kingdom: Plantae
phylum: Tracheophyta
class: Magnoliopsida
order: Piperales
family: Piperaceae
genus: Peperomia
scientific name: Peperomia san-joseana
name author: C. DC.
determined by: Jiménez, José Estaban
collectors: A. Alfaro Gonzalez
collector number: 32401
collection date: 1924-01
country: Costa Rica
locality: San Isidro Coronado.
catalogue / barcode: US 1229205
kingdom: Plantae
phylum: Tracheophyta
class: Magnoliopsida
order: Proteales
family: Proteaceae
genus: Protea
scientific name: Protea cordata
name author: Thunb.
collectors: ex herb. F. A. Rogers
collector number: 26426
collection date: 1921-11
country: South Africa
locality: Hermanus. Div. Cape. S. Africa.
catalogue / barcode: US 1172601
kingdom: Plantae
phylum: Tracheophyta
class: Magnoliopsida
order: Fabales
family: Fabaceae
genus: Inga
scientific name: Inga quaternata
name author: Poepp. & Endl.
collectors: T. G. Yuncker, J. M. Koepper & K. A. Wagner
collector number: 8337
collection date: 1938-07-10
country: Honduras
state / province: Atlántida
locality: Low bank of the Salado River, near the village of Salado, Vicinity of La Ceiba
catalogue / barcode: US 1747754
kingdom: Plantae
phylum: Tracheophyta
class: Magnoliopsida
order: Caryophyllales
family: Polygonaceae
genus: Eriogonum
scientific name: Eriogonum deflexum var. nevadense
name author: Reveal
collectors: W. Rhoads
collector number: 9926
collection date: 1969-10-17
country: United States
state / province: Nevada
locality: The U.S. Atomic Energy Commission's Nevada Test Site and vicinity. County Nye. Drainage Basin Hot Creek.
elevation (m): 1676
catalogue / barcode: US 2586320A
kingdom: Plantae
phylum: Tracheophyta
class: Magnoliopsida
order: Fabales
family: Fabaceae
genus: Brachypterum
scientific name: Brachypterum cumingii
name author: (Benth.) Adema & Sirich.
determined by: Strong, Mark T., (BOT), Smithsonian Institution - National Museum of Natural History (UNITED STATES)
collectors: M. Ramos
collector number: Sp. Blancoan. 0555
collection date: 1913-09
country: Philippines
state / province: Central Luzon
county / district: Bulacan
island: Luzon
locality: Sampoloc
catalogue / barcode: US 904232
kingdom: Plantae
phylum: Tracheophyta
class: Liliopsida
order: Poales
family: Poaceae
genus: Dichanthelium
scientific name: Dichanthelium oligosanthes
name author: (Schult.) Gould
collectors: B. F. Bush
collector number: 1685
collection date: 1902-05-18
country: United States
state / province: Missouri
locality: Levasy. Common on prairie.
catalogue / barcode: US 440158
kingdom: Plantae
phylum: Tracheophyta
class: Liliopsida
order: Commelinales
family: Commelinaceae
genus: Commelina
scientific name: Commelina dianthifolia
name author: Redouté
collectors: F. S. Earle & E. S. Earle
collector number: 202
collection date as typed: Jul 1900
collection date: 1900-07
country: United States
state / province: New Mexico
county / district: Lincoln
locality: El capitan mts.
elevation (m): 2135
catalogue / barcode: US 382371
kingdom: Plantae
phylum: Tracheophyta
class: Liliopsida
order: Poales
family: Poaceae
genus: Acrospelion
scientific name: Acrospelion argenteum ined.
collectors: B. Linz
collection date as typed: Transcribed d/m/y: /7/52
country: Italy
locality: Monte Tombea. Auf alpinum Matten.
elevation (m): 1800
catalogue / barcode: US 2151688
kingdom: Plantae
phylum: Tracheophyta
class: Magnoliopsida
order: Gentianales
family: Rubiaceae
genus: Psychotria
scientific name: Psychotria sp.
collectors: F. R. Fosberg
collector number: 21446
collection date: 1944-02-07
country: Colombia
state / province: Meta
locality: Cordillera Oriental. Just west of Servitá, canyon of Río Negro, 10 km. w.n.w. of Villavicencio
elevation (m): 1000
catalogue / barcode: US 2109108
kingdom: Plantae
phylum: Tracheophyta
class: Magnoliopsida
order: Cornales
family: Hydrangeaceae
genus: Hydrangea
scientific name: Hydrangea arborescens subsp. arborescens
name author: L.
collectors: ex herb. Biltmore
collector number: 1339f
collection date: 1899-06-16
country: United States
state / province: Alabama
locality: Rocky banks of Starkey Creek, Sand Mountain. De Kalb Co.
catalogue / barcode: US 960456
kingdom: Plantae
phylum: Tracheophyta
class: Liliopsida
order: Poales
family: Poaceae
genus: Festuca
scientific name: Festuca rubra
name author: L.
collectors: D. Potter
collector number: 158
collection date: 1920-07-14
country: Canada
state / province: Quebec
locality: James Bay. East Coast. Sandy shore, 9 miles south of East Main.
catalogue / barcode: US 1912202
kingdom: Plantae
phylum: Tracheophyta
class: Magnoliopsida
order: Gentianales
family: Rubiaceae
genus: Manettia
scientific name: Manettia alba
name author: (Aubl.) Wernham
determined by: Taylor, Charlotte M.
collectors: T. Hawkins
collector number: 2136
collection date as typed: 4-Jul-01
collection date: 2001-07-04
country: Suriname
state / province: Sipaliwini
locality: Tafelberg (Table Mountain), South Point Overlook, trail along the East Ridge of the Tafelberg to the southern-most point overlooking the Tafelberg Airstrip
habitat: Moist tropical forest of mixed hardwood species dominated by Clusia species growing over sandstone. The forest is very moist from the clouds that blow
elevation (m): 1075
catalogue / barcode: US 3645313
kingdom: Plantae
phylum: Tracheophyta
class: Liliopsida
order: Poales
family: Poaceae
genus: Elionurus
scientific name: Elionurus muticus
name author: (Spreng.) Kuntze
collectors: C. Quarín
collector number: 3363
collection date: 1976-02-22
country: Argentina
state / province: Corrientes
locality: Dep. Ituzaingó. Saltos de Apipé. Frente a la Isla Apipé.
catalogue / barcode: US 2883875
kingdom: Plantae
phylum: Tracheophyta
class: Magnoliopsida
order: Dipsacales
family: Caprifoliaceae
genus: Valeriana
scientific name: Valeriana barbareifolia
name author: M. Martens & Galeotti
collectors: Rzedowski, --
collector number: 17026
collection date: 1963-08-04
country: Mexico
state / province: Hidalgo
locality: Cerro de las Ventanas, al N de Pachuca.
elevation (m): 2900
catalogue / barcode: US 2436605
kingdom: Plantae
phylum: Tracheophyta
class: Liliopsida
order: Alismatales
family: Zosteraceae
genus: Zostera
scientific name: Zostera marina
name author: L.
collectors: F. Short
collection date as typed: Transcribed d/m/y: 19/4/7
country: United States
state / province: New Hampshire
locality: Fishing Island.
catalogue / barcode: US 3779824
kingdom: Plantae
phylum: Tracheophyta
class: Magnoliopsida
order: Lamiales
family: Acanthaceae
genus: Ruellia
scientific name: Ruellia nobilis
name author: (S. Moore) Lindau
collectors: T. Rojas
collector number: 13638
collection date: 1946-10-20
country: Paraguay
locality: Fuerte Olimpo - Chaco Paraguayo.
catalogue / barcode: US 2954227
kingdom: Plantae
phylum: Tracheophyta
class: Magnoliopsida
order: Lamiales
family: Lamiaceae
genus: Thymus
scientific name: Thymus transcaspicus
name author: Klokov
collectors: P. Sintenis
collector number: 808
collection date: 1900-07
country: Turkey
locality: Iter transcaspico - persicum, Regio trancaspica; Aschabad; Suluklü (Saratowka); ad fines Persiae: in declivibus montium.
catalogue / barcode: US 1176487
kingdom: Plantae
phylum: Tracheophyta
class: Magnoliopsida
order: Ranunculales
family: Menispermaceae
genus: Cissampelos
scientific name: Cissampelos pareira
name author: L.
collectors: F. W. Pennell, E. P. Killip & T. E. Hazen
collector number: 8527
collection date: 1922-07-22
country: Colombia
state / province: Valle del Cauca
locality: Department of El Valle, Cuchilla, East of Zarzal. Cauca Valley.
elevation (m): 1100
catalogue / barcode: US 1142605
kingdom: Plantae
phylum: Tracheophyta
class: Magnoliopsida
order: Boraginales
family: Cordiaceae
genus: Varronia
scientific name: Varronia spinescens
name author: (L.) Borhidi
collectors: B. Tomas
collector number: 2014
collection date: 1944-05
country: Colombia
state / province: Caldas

============

Exercise:
Print the stretch from the line that contains "state / province: Missouri" through the line that contains "state / province: Quebec", repeating each line exactly.

Correct answer:
state / province: Missouri
locality: Levasy. Common on prairie.
catalogue / barcode: US 440158
kingdom: Plantae
phylum: Tracheophyta
class: Liliopsida
order: Commelinales
family: Commelinaceae
genus: Commelina
scientific name: Commelina dianthifolia
name author: Redouté
collectors: F. S. Earle & E. S. Earle
collector number: 202
collection date as typed: Jul 1900
collection date: 1900-07
country: United States
state / province: New Mexico
county / district: Lincoln
locality: El capitan mts.
elevation (m): 2135
catalogue / barcode: US 382371
kingdom: Plantae
phylum: Tracheophyta
class: Liliopsida
order: Poales
family: Poaceae
genus: Acrospelion
scientific name: Acrospelion argenteum ined.
collectors: B. Linz
collection date as typed: Transcribed d/m/y: /7/52
country: Italy
locality: Monte Tombea. Auf alpinum Matten.
elevation (m): 1800
catalogue / barcode: US 2151688
kingdom: Plantae
phylum: Tracheophyta
class: Magnoliopsida
order: Gentianales
family: Rubiaceae
genus: Psychotria
scientific name: Psychotria sp.
collectors: F. R. Fosberg
collector number: 21446
collection date: 1944-02-07
country: Colombia
state / province: Meta
locality: Cordillera Oriental. Just west of Servitá, canyon of Río Negro, 10 km. w.n.w. of Villavicencio
elevation (m): 1000
catalogue / barcode: US 2109108
kingdom: Plantae
phylum: Tracheophyta
class: Magnoliopsida
order: Cornales
family: Hydrangeaceae
genus: Hydrangea
scientific name: Hydrangea arborescens subsp. arborescens
name author: L.
collectors: ex herb. Biltmore
collector number: 1339f
collection date: 1899-06-16
country: United States
state / province: Alabama
locality: Rocky banks of Starkey Creek, Sand Mountain. De Kalb Co.
catalogue / barcode: US 960456
kingdom: Plantae
phylum: Tracheophyta
class: Liliopsida
order: Poales
family: Poaceae
genus: Festuca
scientific name: Festuca rubra
name author: L.
collectors: D. Potter
collector number: 158
collection date: 1920-07-14
country: Canada
state / province: Quebec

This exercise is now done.